── Material provided ──

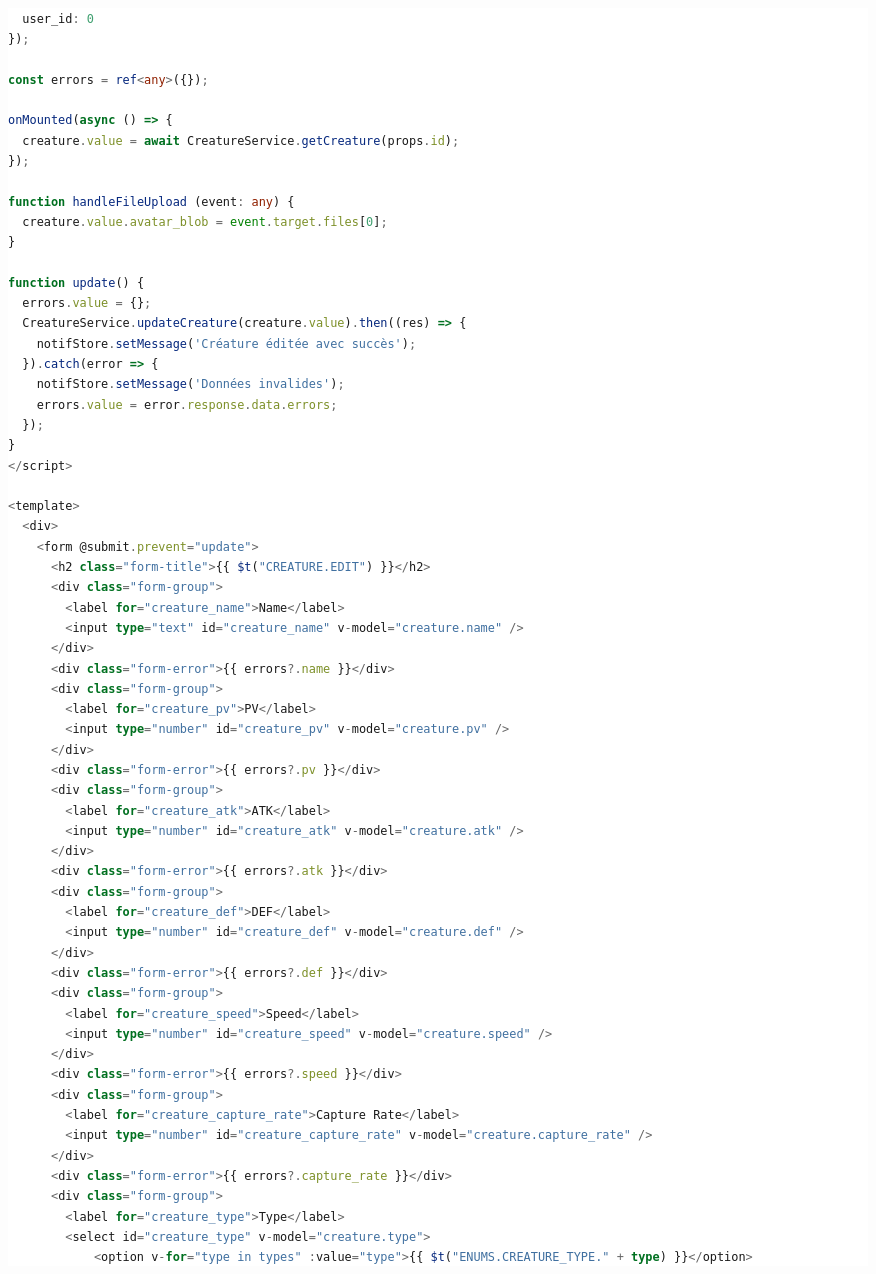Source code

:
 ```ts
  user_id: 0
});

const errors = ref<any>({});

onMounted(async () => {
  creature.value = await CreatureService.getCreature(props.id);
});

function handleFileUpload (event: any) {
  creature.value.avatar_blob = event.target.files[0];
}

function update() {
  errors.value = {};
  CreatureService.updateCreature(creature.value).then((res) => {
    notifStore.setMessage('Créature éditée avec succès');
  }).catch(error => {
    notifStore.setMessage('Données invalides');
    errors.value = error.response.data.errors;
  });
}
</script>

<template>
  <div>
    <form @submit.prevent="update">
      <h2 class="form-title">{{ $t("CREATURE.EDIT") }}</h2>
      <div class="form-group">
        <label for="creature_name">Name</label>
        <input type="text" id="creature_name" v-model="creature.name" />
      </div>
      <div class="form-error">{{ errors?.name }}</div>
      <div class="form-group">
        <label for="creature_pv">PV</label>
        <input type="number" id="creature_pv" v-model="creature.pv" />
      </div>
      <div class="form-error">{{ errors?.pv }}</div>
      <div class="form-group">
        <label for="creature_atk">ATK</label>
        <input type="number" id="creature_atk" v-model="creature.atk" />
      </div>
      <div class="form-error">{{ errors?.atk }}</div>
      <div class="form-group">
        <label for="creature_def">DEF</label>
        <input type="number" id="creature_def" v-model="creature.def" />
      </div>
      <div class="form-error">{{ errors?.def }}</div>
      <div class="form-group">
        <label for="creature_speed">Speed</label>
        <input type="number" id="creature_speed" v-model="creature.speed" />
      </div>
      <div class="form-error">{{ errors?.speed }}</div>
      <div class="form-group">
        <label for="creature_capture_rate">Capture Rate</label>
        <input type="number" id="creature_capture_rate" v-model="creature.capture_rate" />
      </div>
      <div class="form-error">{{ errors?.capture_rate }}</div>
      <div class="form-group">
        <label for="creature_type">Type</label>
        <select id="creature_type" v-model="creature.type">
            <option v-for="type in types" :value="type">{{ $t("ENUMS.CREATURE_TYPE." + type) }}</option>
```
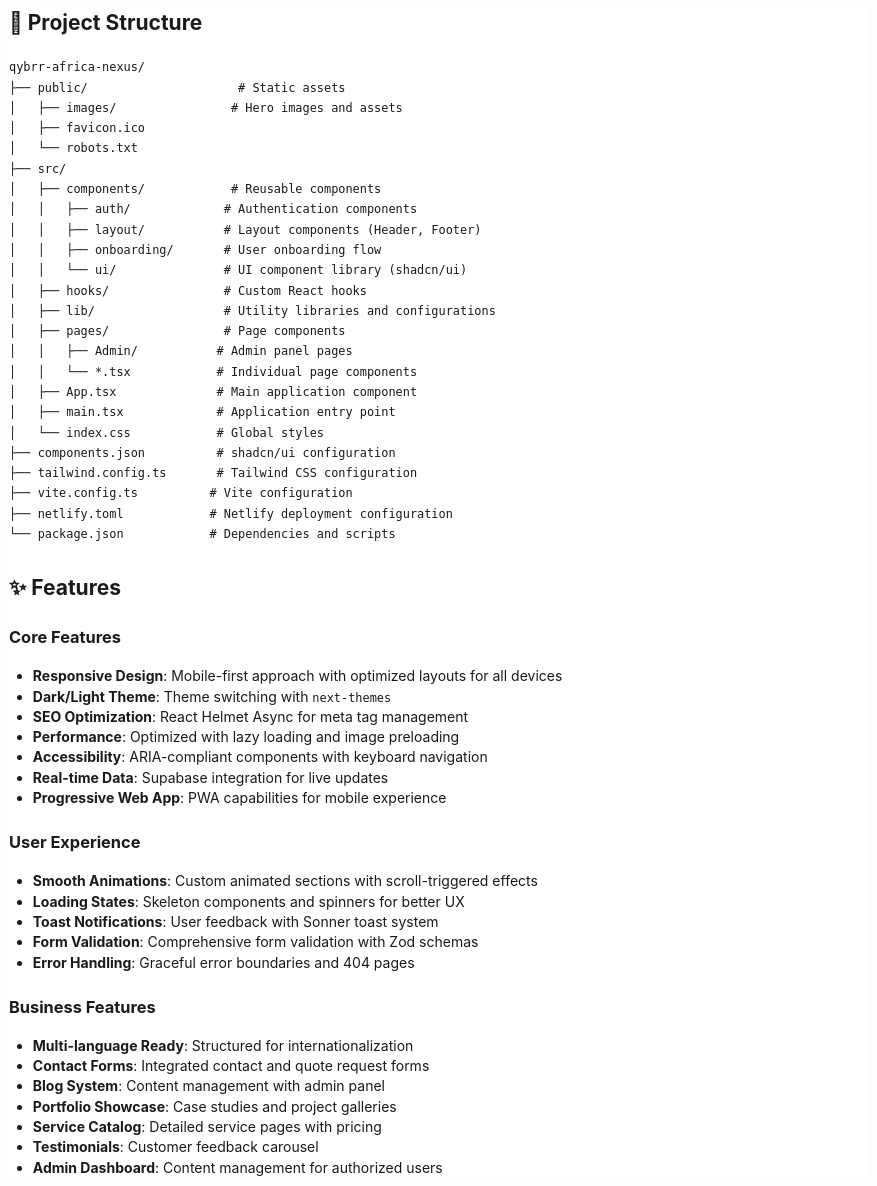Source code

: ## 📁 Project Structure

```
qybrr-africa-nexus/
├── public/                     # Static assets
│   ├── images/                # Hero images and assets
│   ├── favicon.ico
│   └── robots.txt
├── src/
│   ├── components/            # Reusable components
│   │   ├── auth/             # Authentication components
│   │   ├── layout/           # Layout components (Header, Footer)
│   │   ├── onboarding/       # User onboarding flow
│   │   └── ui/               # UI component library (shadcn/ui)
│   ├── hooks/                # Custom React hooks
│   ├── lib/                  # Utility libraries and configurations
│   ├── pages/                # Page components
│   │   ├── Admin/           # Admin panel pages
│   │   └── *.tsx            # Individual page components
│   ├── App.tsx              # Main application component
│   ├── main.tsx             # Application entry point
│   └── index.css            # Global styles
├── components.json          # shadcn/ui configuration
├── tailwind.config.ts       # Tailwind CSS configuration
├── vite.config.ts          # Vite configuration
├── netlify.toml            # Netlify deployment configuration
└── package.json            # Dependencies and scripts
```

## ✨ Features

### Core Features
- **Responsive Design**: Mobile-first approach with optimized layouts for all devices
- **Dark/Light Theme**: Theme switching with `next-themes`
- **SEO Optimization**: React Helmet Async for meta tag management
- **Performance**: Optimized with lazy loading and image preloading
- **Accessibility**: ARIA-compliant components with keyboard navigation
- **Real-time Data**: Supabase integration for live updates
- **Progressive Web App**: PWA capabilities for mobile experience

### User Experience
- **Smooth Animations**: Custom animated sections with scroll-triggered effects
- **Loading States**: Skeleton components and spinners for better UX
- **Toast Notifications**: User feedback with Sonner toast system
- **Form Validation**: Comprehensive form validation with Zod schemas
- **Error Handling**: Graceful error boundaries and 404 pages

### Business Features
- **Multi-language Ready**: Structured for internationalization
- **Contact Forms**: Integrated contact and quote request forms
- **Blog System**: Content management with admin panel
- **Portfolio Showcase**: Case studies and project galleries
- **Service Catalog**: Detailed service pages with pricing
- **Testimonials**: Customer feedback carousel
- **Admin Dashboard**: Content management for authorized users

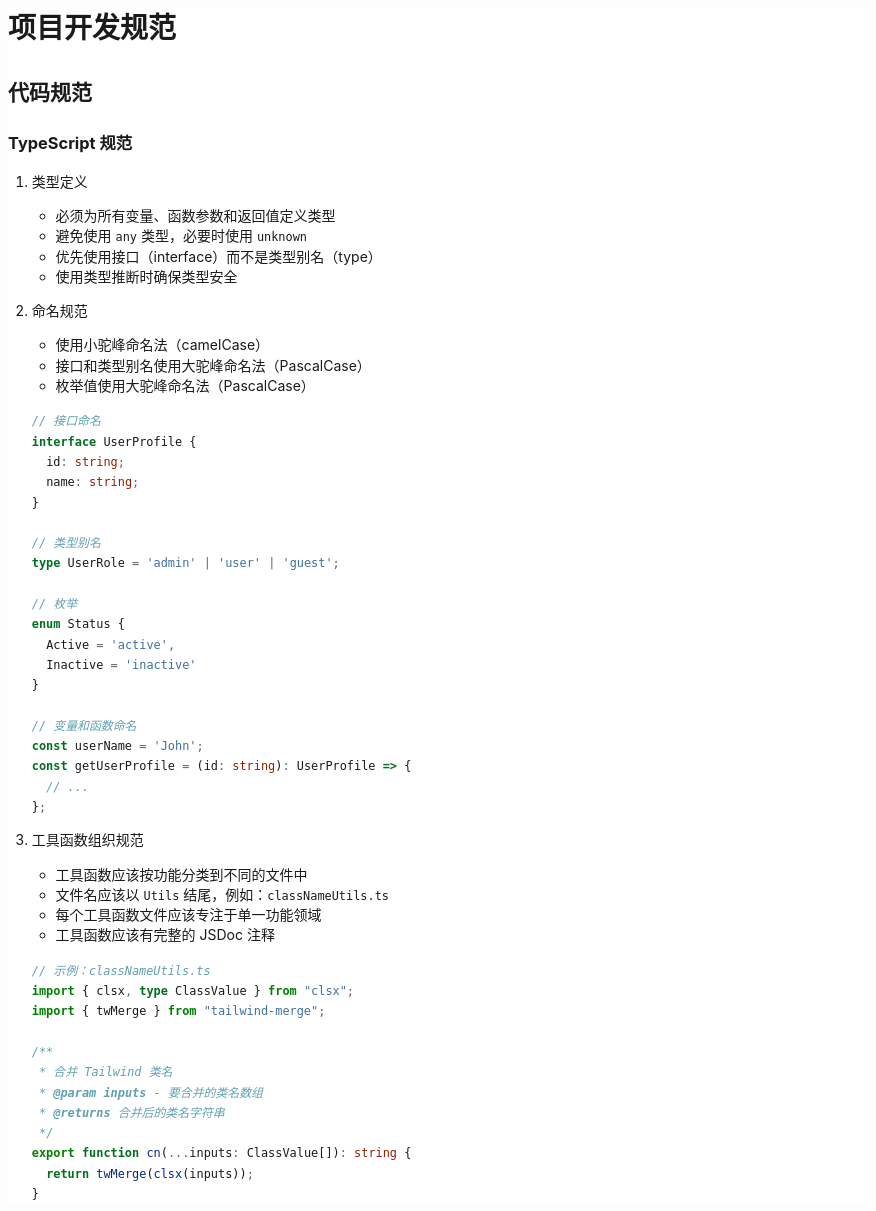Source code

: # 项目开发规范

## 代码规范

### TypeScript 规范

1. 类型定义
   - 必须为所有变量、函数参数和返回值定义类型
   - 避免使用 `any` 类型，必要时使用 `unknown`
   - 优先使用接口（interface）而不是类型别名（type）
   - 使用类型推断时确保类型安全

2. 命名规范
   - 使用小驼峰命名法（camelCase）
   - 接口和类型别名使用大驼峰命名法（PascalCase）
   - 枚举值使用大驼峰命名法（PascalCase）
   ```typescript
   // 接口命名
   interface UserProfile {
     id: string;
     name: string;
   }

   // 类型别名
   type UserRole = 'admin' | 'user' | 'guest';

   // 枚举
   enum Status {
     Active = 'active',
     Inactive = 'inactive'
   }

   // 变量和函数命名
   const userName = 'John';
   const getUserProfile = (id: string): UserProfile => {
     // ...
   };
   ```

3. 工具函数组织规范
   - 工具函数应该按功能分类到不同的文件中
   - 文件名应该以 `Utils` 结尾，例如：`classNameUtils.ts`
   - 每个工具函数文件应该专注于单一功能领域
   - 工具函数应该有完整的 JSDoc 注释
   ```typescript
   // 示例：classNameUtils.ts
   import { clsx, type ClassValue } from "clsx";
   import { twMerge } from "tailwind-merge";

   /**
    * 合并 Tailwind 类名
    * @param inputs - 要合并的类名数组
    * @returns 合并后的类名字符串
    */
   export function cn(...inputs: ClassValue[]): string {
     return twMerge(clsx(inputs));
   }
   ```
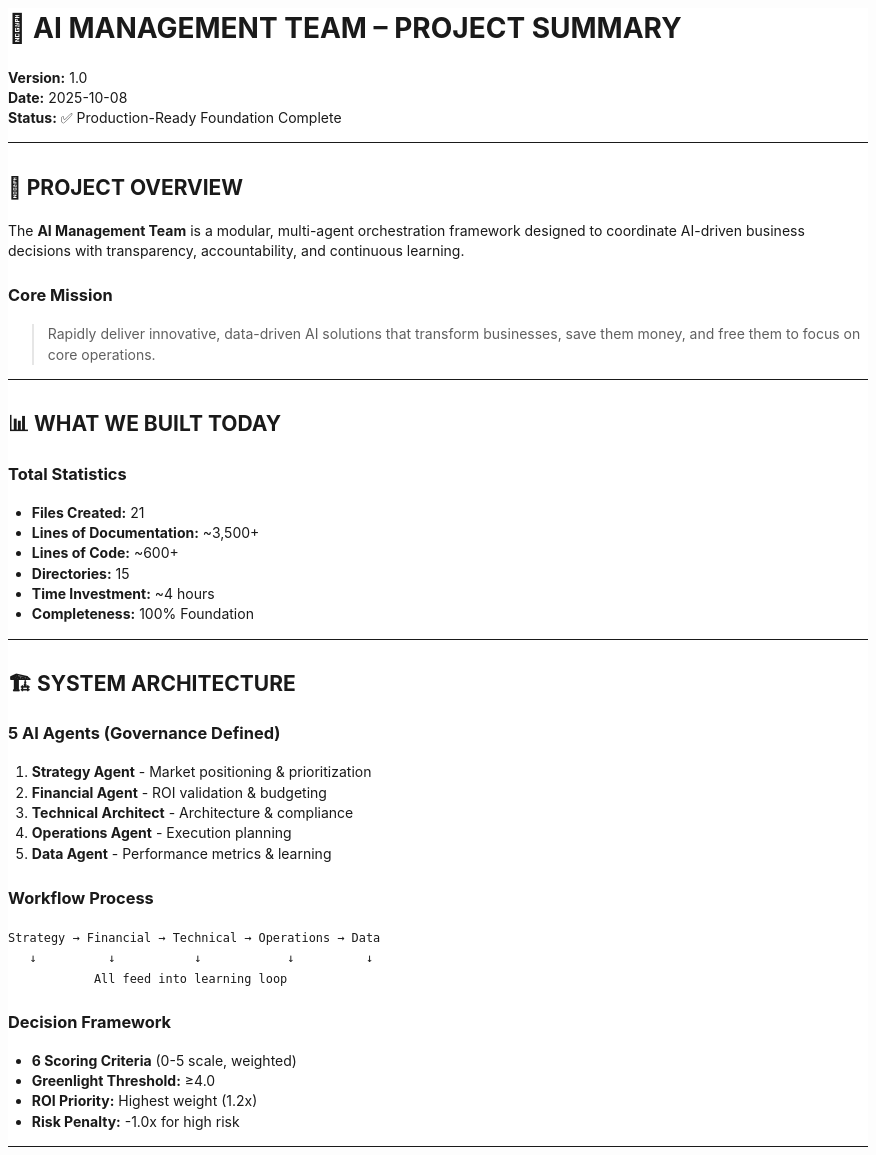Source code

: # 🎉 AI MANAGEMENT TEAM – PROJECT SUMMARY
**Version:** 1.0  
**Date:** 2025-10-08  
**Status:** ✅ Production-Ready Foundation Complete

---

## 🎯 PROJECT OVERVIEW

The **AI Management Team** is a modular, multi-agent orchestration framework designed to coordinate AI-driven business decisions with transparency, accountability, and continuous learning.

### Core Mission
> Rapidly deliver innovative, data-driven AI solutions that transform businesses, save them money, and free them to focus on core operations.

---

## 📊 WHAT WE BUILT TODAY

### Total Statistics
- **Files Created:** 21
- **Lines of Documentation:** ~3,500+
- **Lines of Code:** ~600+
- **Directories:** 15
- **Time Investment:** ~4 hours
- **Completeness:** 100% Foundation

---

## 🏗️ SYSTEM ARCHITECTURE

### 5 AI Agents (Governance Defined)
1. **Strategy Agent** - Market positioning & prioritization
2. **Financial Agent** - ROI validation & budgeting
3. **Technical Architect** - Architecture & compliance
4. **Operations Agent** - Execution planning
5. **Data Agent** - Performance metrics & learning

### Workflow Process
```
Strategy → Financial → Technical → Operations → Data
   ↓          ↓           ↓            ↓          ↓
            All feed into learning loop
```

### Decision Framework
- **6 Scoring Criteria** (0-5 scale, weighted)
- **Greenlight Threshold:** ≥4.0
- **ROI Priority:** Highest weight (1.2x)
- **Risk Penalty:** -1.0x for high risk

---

───

◆ Assignment
In the lines above, find the word "Foundation" and copy every line it occurs in.

◆ Task answer
**Status:** ✅ Production-Ready Foundation Complete
- **Completeness:** 100% Foundation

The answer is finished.